Keris Jän Myrick, MBA, PhD, president of the National Alliance on Mental Illness, commented on Dr. Lawson's presentation and offered insight as a black person with schizoaffective disorder and as president and CEO of Project Return Peer Support Network (PRPSN) in Los Angeles County, California.

PRPSN is in its eighteenth year as a client-run peer support program; staff members are themselves recovering from mental illness. The underlying concept is the belief that clients need and profit from having a greater voice in designing and running support programs.

"People at PRPSN are using the 'lived experience' to inform the work they do," Dr. Myrick told Medscape Medical News. "Who would be more qualified to help people navigate this complex system than those who have been through it themselves?"

Dr. Myrick said her anecdotal experience as both a patient and a counselor meshes with the finding by Dr. Lawson's team that blacks might be overdiagnosed with schizophrenia, or at least misdiagnosed.

"I was diagnosed with many things before landing in the schizophrenia/schizoaffective arena," she said. "At Project Return, we do not ask clients to reveal their diagnosis to access our services, but many do. I see a much larger number of [blacks] than whites or Asians with this diagnosis."

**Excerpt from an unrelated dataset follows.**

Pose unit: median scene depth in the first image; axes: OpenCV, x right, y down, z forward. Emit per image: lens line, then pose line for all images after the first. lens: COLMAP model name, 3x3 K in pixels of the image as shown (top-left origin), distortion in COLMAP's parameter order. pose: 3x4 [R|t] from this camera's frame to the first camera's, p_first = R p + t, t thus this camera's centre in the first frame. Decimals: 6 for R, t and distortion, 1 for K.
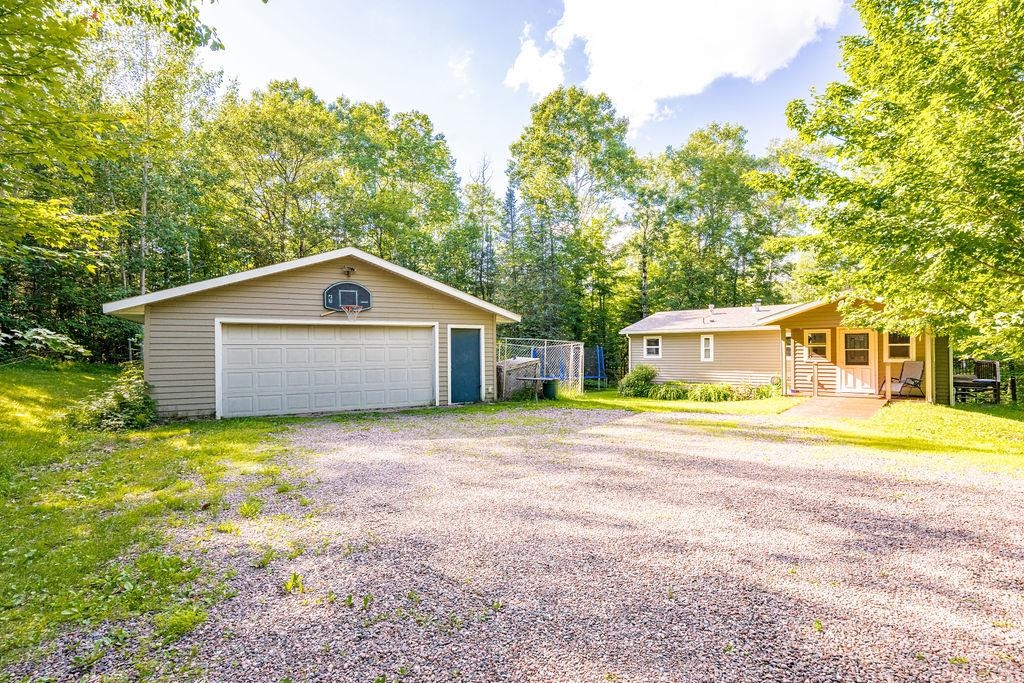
lens RADIAL K [[491.3, 0, 518.0], [0, 491.3, 347.6], [0, 0, 1]] dist [-0.000057, 0.000265]
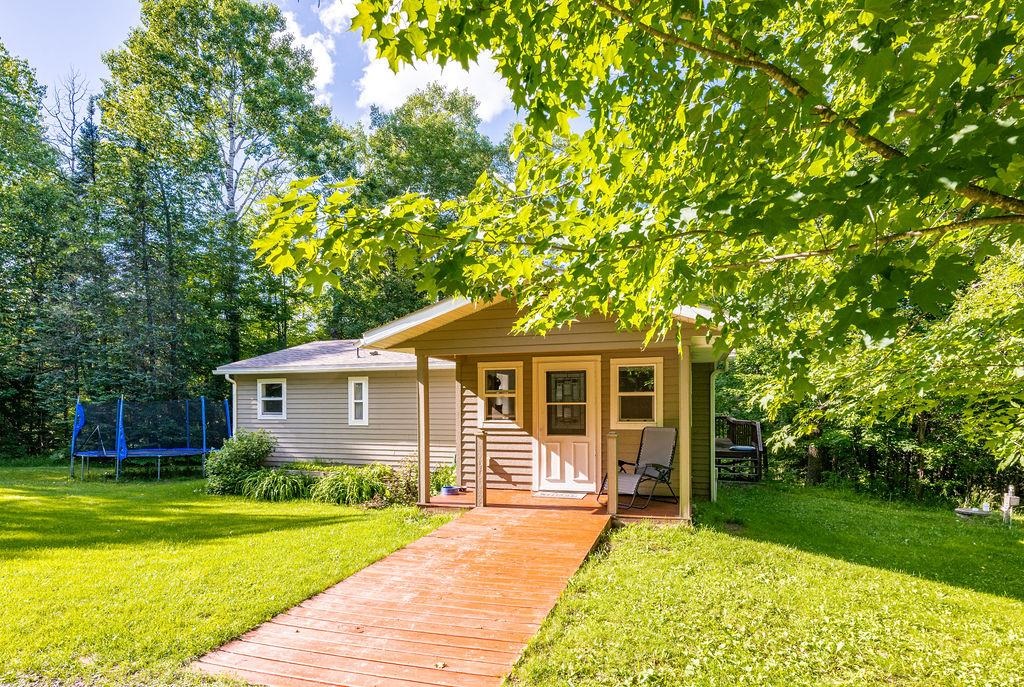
lens RADIAL K [[517.5, 0, 505.0], [0, 517.5, 403.5], [0, 0, 1]] dist [-0.002518, 0.000046]
pose [[0.931457, 0.007234, 0.363779, 0.328638], [-0.006681, 0.999974, -0.002778, 0.004209], [-0.363790, 0.000157, 0.931481, 0.399023]]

Dr. Myrick has also witnessed and experienced a cultural disconnect between black people with mental illness and psychiatrists of different ethnicities, and she believes that cultural mistrust can certainly be a factor in misdiagnosis. In dealing with individuation issues, she said her own white psychiatrists had trouble understanding her tight connections with extended family. She believes that was because of cultural differences.

However, this does not mean that black people are best cared for by black physicians. "Research does not show this," she said. "Ultimately, it's the therapist you identify with most."

Although the current system of mental healthcare delivery usually does not allow for this — certainly not publicly funded healthcare — optimal treatment would be individualized on the basis of a patient's "superordinate identity," (i.e., the underlying factor in the patient's history that "creates a strong bond" between patient and provider), she said.

Dr. Lawson and Dr. Myrick have disclosed no relevant financial relationships.

National Medical Association (NMA) 2012 Annual Convention and Scientific Assembly. Presented July 30, 2012.